French tennis player fashion icon / SAT 8-31-19 / Classic TV character whose name is Spanish for fool / 1980s feminst coinage regarding nuclear proliferation
Saturday, August 31, 2019
Constructor: Brian Thomas
Relative difficulty: Easy (4:31, should've been even faster)
Word of the Day: Georges PEREC (25A: French author Georges) —
Georges Perec (born George Peretz) (French: [peʁɛk, pɛʁɛk]; 7 March 1936 – 3 March 1982) was a French novelist, filmmaker, documentalist, and essayist. He was a member of the Oulipo group. His father died as a soldier early in the Second World War and his mother was murdered in the Holocaust, and many of his works deal with absence, loss, and identity, often through word play. (wikipedia)

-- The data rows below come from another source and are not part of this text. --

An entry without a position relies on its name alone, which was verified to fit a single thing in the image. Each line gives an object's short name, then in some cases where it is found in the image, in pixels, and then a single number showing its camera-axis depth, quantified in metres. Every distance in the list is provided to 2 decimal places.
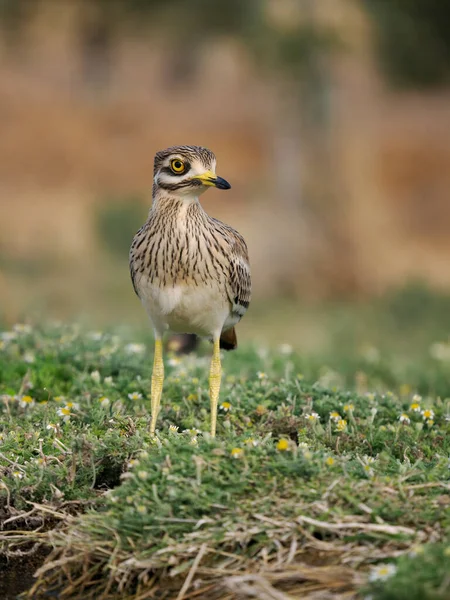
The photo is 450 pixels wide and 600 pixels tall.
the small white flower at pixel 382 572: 6.53
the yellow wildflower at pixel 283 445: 7.96
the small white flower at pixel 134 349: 13.36
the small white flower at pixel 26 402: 10.84
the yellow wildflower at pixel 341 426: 9.91
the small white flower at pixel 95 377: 11.60
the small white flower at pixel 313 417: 9.83
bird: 9.63
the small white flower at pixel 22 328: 13.85
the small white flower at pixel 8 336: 13.43
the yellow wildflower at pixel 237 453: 7.84
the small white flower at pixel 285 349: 14.75
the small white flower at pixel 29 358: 12.41
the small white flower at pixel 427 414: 10.51
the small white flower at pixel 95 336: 13.83
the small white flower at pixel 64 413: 10.13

Oulipo (French pronunciation: [ulipo], short for French: Ouvroir de littérature potentielle; roughly translated: "workshop of potential literature") is a loose gathering of (mainly) French-speaking writers and mathematicians who seek to create works using constrained writing techniques. It was founded in 1960 by Raymond Queneau and François Le Lionnais. Other notable members have included novelists Georges Perec and Italo Calvino, poets Oskar Pastior, Jean Lescure and poet/mathematician Jacques Roubaud.
The group defines the term littérature potentielle as (rough translation): "the seeking of new structures and patterns which may be used by writers in any way they enjoy".
Constraints are used as a means of triggering ideas and inspiration, most notably Perec's "story-making machine", which he used in the construction of Life A User's Manual. As well as established techniques, such as lipograms (Perec's novel A Void) and palindromes, the group devises new methods, often based on mathematical problems, such as the knight's tour of the chess-board and permutations. (wikipedia)
I would not be surprised if many of you set a personal best Saturday time today. I didn't, but I probably should have. Too leisurely out of the gate, and too clumsy on the keyboard. And then, at the very end, I face-planted by totally misreading 53A: Viscous (ROPY) as [Vicious]. Ugh. Anyway, 4:31 is still very fast for a Saturday, for me. Looking back over the puzzle, it's basically a Tuesday with a few marginal proper nouns and dated phrases thrown in to act as very ineffective speed bumps. I knew PEREC, but you are very much forgiven if you didn't. I wouldn't know him if it weren't for crosswords, and I know I'm not alone in that. My proper noun downfall was TANIKA (?) Ray, co-host of "Extra," whatever that is. Is that some kind of entertainment news TV show—a form that it's hard to believe still exists. I'm not even going to check because I don't care. Anyway, all the crosses were favorable, so TANIKA didn't crush me, but she definitely held me up. The other major hold-up came from MISSILE ENVY (29A: 1980s feminst coinage regarding nuclear proliferation), which ... really? Really? Sigh. If you say so. "Feminist coinage?" What's "feminist" about it? Who is the feminist involved here? I get that it's a play on "penis envy," but ... it really doesn't sound like a term that is in common parlance, or ever was. So I needed a Ton of crosses to get it, but again, the crosses were not at all hard, so fine. I'm startled that this was a Saturday and not a Friday. Hard to fathom. It really was very, very easy (by Saturday standards).
A word about TONTO (15A: Classic TV character whose name is Spanish for "fool"). A few words, actually. First, The Lone Ranger was a radio show and a book series before it was a TV show, and TONTO was in the pre-TV stuff, yet the puzzle keeps narrowly cluing him via the TV show. Second, while "tonto" does mean "fool" in Spanish (which meant the name was changed to "Toro" or "Ponto" in Spanish-dubbed versions of the TV show), the creator had reason to believe it meant something else: "Show creator Trendle grew up in Michigan, and knew members of the local Potawatomi tribe, who told him it meant "wild one" in their language" (wikipedia). The clue kind of implies, or softly suggests, that the "fool" meaning was by design. Maybe this clue is the puzzle's way of pointing out that the character of TONTO was very much the product of white ignorance. Native Americans have long criticized the character as a form of racial caricature. Johnny Depp's portrayal of TONTO in the 2013 "Lone Ranger" caused a fairly high-profile backlash, with accusations of appropriation and racial insensitivity being leveled at the movie and its star (ironic, given that the movie was intended to offer a more authentic TONTO, rejecting earlier portrayals of the character as a mere monosyllabic sidekick). This is all to say that the character of TONTO is inextricably linked to a long history of white writers, producers, actors, etc. representing Native Americans in simplistic ways with little or any input from Native Americans themselves. I know some people who don't ever want to see TONTO in the grid again. I'm not sure I agree, but I do understand. If I felt I absolutely had to use TONTO to make a stellar grid come out right, I'd probably stick to very straightforward, factual cluing. Don't get cute.